Stalin was a liar, a chameleon, who talked out of both sides of his mouth and often said what interlocutors wanted to hear. But more than any other secretive dictator, except perhaps Hitler, he repeatedly explained himself. Everything Stalin did during the years 1936–38 he had been talking about for years. Some things he said only privately, such as his instructions to a Mongolia delegation to stage trials of lamas not merely as counterrevolutionaries but as spies for Mongolia’s foreign enemy Japan, because the lamas could become traitors in the rear in the event of war.
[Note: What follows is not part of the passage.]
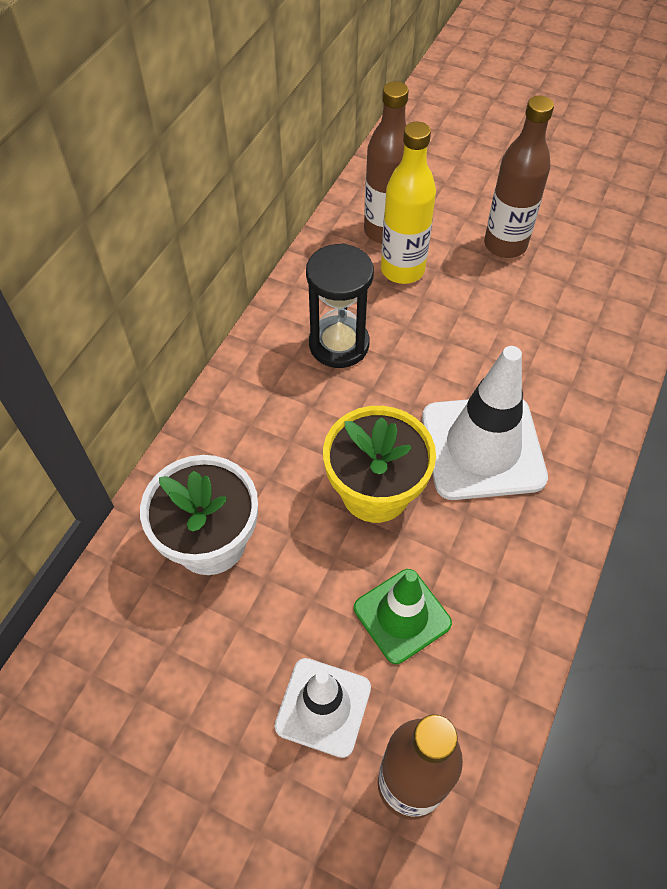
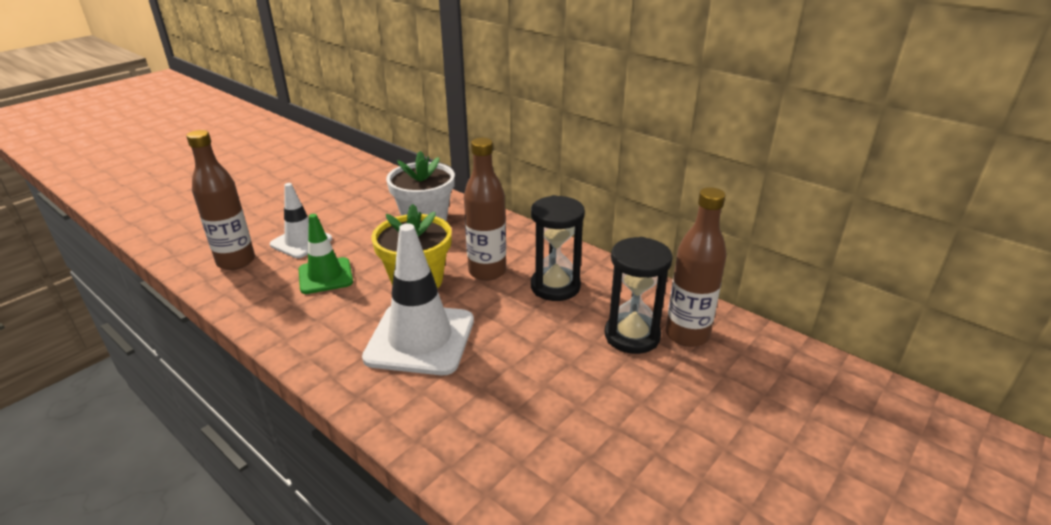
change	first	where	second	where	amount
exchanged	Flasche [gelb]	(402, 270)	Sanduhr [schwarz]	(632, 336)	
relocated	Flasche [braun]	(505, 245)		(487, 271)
Publicly, however, Stalin had stated that he was building socialism against all manner of implacable class enemies; that the class struggle sharpened as the country got closer to the full victory of socialism; that enemies with party cards were the most dangerous because they could secretly burrow into the heart of the system; that those who opposed collectivization wanted to restore capitalism; that all foreigners were spies; that the Zinovievites, Trotskyites, and the right deviation were interlinked and tied to the military; that the rightists wanted to remove him in a putsch, establish a puppet government, hand over Soviet territories, and make a rump USSR into a colony of Germany or Japan (or was it Poland or Romania?); that enemies had become desperate and resorted to all-out terror; that the big bosses were not as valuable as the lower levels; that legions of new people (a “Soviet intelligentsia”) needed to be promoted and nurtured in Marxism-Leninism; that a new imperialist war was inevitable; that the Soviet Union had to avoid becoming the target of an anti-Soviet bloc; that the country needed to become a great power with a military to match the imperialists; that a new imperialist war could enable socialism to expand the same way the previous imperialist war had enabled the Russian Revolution; that the British stood behind the entire imperialist order; that Hitler was an intelligent leader; and that Trotsky and his supposed followers were the most diabolical threat to socialism and the Soviet state.40 These various enunciations fit into a grisly logical whole, and Stalin had the untrammeled power to act on them.